• _本文抜粋_:
19年ジュニアグランプリ(GP)ファイナル王者でシニア2年目の佐藤駿(17=フジ・コーポレーション)が今季初戦を迎え、74・31点をマークした。無観客開催下、出場3人の中で首位発進した。

1番滑走で登場すると、冒頭で新技の4回転フリップに挑戦。ステップアウトで出来栄え点(GOE)は4・03の減点となったが、今年1月の冬季愛知国体で「まだ挑戦したことはないけど、頑張れば跳べると思う」と投入を示唆していた大技を初披露。「初トライですね。自分はエッジエラー、アテンション(踏み切り違反)が付きやすいのでSPで入れてみたかった」と試し「スリップしてしまったけど、着氷というかクリーンに立つことはできた」と手応えをつかんだ。

佐藤と言えば、現在成功例があるジャンプの中で最高難度の4回転ルッツを跳ぶことで知られるが「ルッツの調子が良くなかったので、この機会にやってみようと思って」。約2カ月前から練習してきたといい「次は加点が付くようなフリップを跳びたい」と修正を思い描いた。

• _抜粋データ_:
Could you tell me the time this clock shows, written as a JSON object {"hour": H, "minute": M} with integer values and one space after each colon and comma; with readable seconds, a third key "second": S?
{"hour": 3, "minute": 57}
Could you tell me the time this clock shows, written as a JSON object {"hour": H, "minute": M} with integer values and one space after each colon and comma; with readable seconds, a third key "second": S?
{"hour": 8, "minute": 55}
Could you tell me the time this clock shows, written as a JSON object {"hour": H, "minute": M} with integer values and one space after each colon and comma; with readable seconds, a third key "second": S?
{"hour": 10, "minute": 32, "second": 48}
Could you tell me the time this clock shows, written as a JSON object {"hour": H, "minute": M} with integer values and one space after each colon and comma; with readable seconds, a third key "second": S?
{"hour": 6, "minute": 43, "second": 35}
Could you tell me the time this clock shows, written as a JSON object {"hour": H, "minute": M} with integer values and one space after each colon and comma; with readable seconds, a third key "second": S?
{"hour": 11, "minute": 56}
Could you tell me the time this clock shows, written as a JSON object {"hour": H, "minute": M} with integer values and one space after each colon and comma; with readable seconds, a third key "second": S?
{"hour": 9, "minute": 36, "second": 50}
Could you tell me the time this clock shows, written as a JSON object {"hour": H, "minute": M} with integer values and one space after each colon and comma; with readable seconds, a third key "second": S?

• _設問_:
本文抜粋について、次の問いに答えよ。
(a) 佐藤駿が今季初戦でマークした得点は何点か。
(b) 冒頭の4回転フリップで、出来栄え点(GOE)はいくつの減点となったか。
(c) 4回転フリップは約何カ月前から練習してきたか。

• _解答例_:
(a) 74・31点
(b) 4・03の減点
(c) 約2カ月前から